Job -> Reproduce the listing below, substituting "Ministère" for each occurrence of "Gouvernement" and keeping every other character the same.

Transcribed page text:
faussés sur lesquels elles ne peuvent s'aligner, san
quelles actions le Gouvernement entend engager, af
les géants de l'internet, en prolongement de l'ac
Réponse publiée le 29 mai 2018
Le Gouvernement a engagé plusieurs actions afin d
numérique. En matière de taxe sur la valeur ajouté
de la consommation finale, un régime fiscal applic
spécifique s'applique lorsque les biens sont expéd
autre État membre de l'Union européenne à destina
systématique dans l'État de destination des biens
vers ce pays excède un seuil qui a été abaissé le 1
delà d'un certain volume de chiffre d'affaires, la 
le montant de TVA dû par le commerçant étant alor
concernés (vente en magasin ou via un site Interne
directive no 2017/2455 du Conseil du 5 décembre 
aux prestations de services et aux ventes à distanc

Result of the exercise ->
faussés sur lesquels elles ne peuvent s'aligner, san
quelles actions le Ministère entend engager, af
les géants de l'internet, en prolongement de l'ac
Réponse publiée le 29 mai 2018
Le Ministère a engagé plusieurs actions afin d
numérique. En matière de taxe sur la valeur ajouté
de la consommation finale, un régime fiscal applic
spécifique s'applique lorsque les biens sont expéd
autre État membre de l'Union européenne à destina
systématique dans l'État de destination des biens
vers ce pays excède un seuil qui a été abaissé le 1
delà d'un certain volume de chiffre d'affaires, la 
le montant de TVA dû par le commerçant étant alor
concernés (vente en magasin ou via un site Interne
directive no 2017/2455 du Conseil du 5 décembre 
aux prestations de services et aux ventes à distanc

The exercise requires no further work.